Um dia antes de dormir, parei pra pensar na saudade. Saudade daquele tempo de leveza sem final. Não se tratava de exagerar a felicidade, mas do cheiro, gosto e sensações que os momentos têm. Por vezes tentava dormir, mas a saudade não deixava. Misturava na minha cabeça passado, presente e futuro num fluxo de idéias tão grande que se tornou impossível. Às vezes ao deitar deixo a janela aberta e escuto a noite. Escuto carros estacionando, escuto o morador do andar de cima que ronca sem parar, escuto o silêncio. Meu coração palpita quando escuto passos leves e um discreto bater na porta. Abro e o olhar assustado do imprevisível me aguarda. Me considero uma lutadora. Alguém que foi vítima e refém. Alguém que dá passos lentos, mas que luta em silêncio, engole a dor, chora por dentro, se amedronta. Hoje pela manhã, quando a luz acendeu, ficou escuro pra mim.

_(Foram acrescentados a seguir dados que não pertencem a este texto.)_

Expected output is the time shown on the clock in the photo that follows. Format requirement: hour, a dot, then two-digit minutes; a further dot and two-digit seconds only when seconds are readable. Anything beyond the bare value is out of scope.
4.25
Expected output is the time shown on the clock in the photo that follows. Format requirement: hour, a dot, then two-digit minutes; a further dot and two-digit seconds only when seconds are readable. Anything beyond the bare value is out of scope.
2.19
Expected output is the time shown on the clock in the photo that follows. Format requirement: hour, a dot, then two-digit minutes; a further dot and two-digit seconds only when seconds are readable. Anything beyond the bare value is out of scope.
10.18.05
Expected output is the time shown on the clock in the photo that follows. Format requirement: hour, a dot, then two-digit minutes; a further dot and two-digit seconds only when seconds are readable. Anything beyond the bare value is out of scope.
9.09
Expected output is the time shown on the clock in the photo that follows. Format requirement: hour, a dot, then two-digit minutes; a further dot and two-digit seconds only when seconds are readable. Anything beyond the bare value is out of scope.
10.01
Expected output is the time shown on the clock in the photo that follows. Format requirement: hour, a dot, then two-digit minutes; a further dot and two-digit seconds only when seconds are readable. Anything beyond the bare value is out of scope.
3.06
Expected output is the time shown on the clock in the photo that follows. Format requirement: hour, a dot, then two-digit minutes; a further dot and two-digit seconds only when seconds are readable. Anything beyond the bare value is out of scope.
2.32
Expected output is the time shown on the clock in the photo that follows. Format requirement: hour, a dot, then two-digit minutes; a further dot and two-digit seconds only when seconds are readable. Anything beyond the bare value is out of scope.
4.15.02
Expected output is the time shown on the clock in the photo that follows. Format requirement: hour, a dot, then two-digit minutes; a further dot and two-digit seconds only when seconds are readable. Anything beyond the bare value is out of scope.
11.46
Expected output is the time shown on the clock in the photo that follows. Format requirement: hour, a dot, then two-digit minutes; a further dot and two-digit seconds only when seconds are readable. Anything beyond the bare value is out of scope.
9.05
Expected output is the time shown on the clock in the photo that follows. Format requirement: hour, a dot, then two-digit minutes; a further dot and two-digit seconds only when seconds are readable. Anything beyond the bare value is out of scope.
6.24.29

" Talvez eu siga regras e valores aos quais não abdico. Privacidade corresponde a proteger quem amamos de nosso orgulho e soberba. Escolhi viver com ela e, apesar de afastado por alguns dias, continuo vivendo com ela. Longe ou perto, não mudo em nada da minha mentalidade...
Há sempre uma ponta de melancolia em minhas andanças sozinho, uma brisa fria a sussurrar em meus ouvidos o quanto ela gostaria daquele espaço.
Eu me torno um olheiro sentimental... conheço paisagens e locais só para depois mostrar para ela. Minha função é recrutar alegria para nós - e descobrir o que provocará seu arrebatamento. Transformo a visita solitária em convite a dois: "Passei por um lugar que vai adorar, pensei na gente".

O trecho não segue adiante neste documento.